Em pleno escritório de José Veiga, Florentino apresentou-se pessoalmente ao jogador e falou-lhe do projeto: “Luís, em primeiro lugar quero agradecer-te por tudo. Sem ti, eu não seria presidente. Quero fazer a melhor equipa de sempre. E tu és o melhor do mundo. O Real Madrid precisa do Luís Figo para o seu projeto. És fundamental. Nada será igual se não fores nosso jogador. Prometo-te que farei a melhor equipa do planeta, com os melhores jogadores do mundo. Serás Bola de Ouro e ganharemos a Champions.”
 
Figo ouviu, mas manteve a posição. “Presidente, agradeço a honra do convite, mas não posso ir. Nunca esperei toda esta loucura.

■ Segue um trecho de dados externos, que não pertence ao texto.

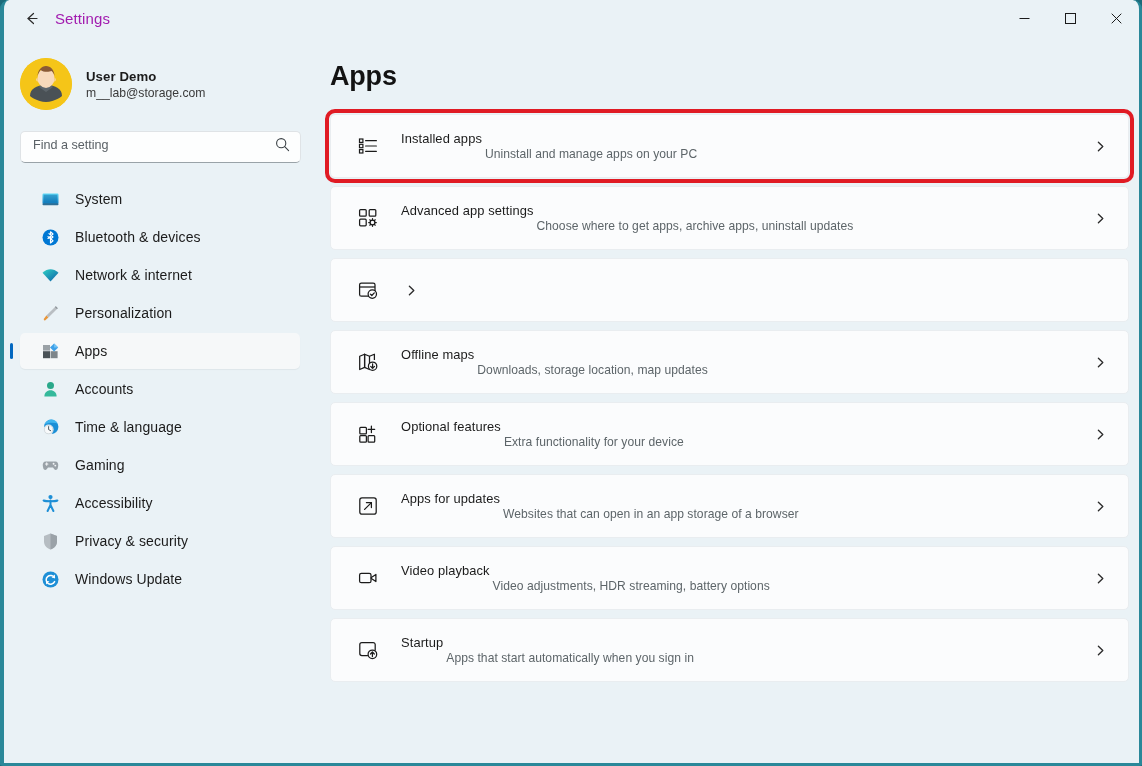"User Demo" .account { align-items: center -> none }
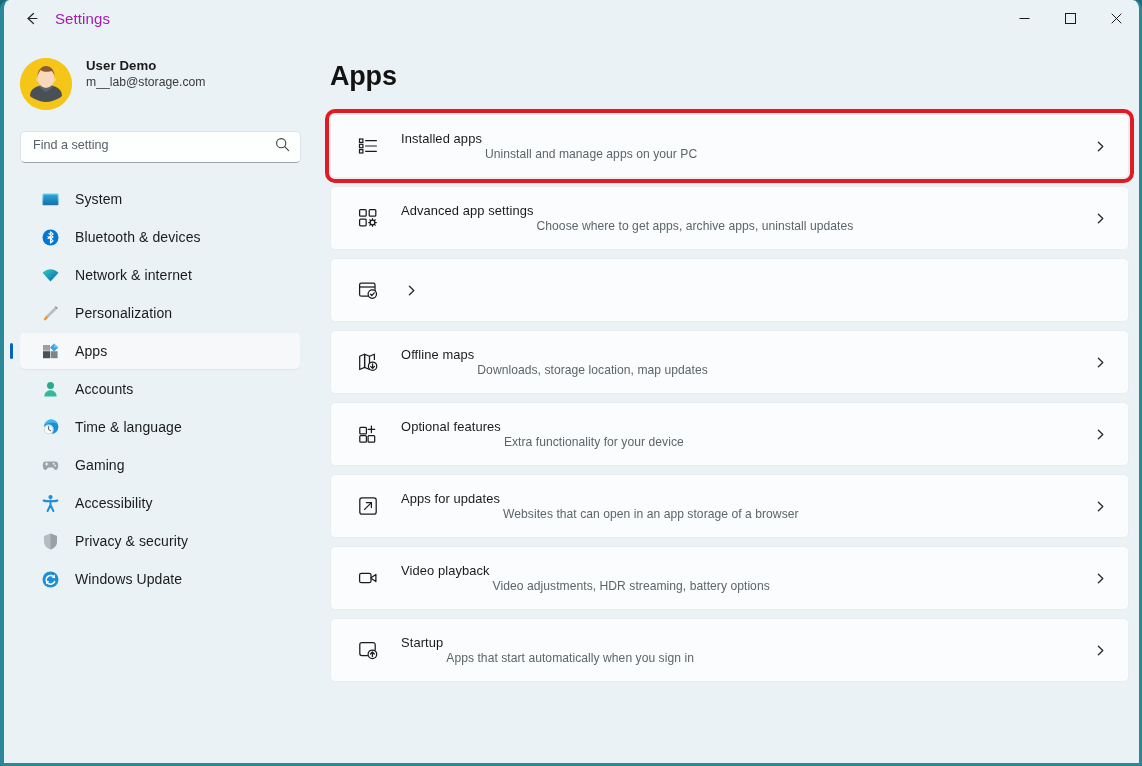"System" .nav-label { font-size: 14px -> 17px }
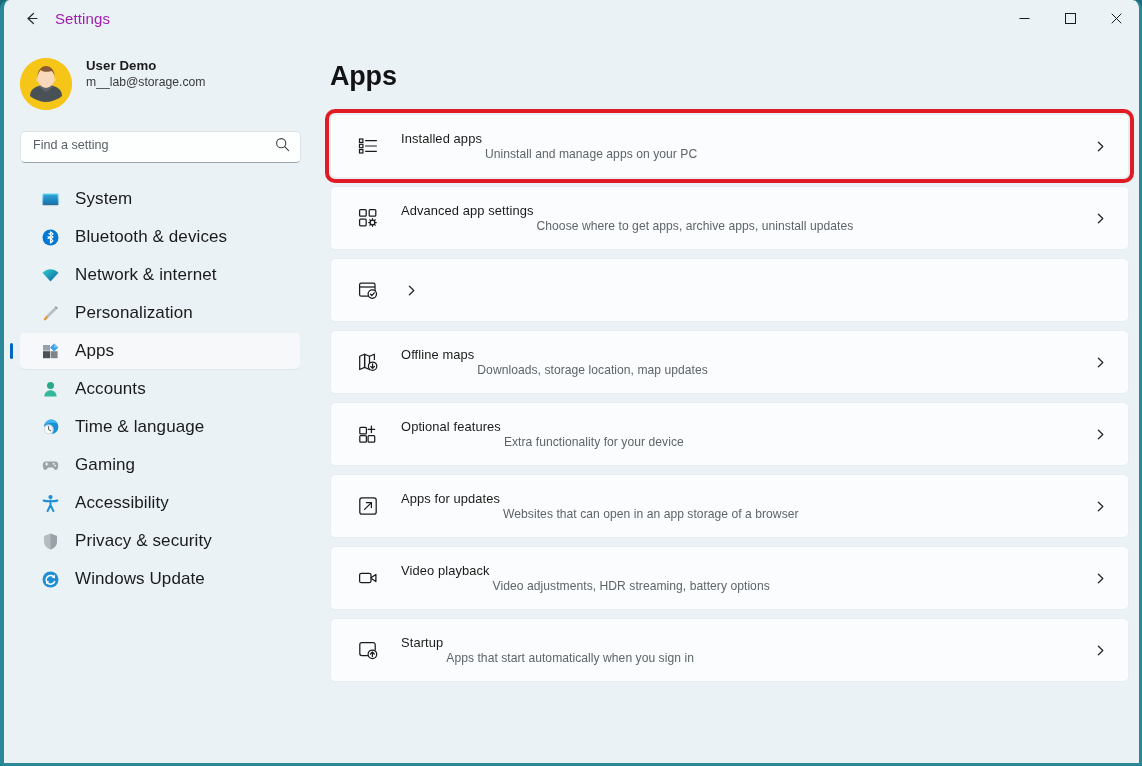"Websites that can open in" span.card-sub { text: storage of a browser -> instead of a storage }
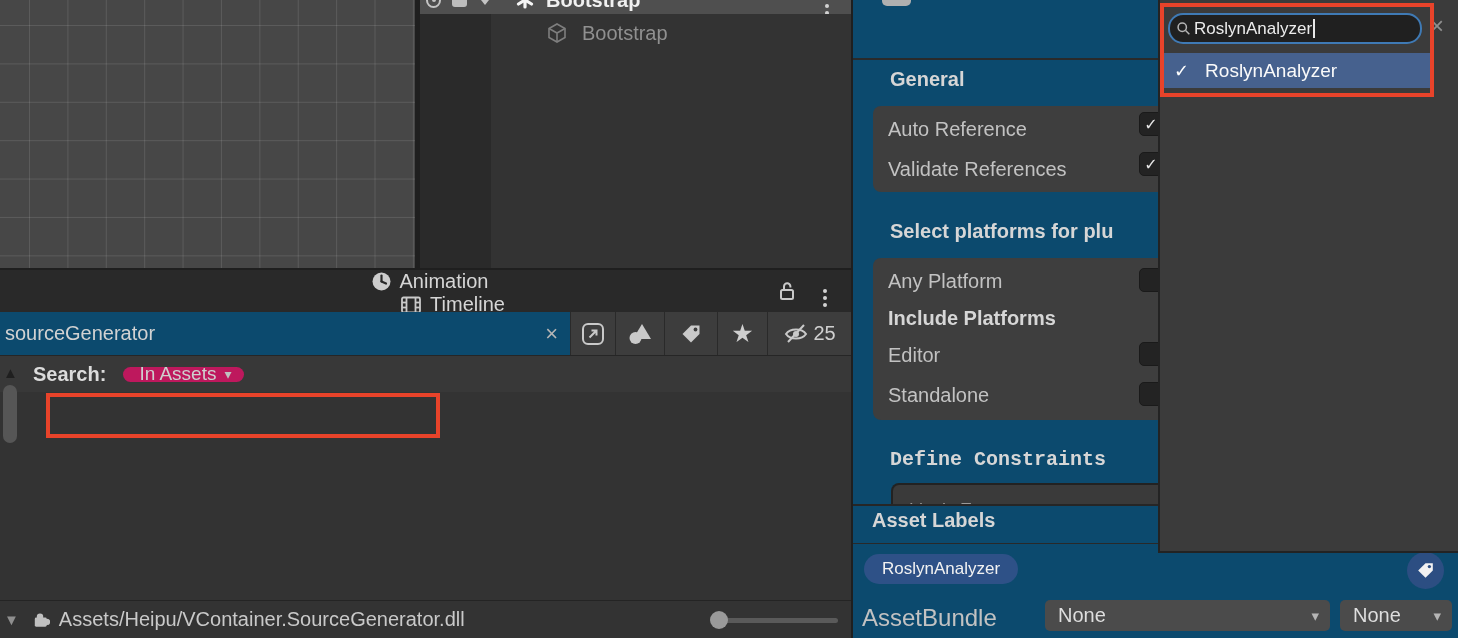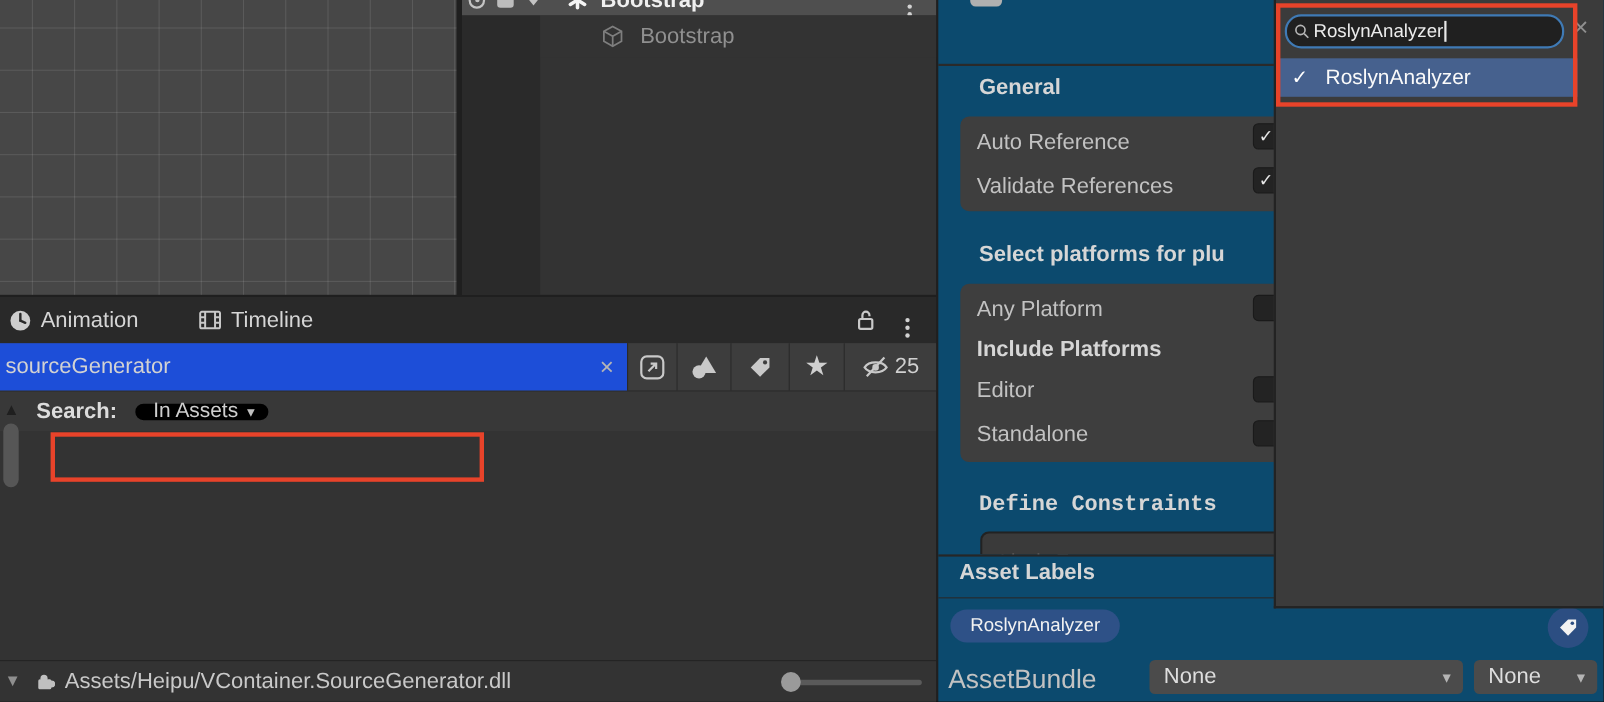"Animation" .tabbar { flex-direction: none -> column }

Isto atingiu níveis de verdadeira barbaridade e tenho muito medo pela minha família. Compreenda-me, presidente. Desculpe-me, mas não posso ir para o Real”, afirmou.
 
A reunião começou à 1 hora da manhã, mas pelas 6:00 o impasse continuava. Com o dia prestes a nascer, Florentino fez uma pergunta importante para desbloquear a situação, “O que queres para seres jogador do Real Madrid?”, questionou. Do outro lado, uma resposta um tanto ou quanto inesperada: “Quero o Sá Pinto.”
 
O recém-empossado presidente do Real Madrid, pouco conhecedor de jogadores de outras equipas, desconhecia quem era o avançado que na altura pertencia à Real Sociedad. “Quem é esse?”, perguntou. “Presidente, é um ciclista. O que importa?”, soltou Santos Marques. Depois de lhe ser explicado quem era Sá Pinto e a relação de amizade que o unia a Figo, Florentino acedeu, apesar de nunca ter conseguido concretizado a transferência, uma vez que o emblema basco pediu uma verba muitíssimo elevada.

 
Os contratos lá acabaram por ser assinados por volta das 7:30, depois de toda uma madrugada de reunião. Figo acabou por nunca precisar de Sá Pinto, tendo sido muito bem recebido pelo plantel do Real Madrid, e cumpriu a promessa de Florentino: ganhou a Bola de Ouro (2000) e venceu a Liga dos Campeões (2001-02).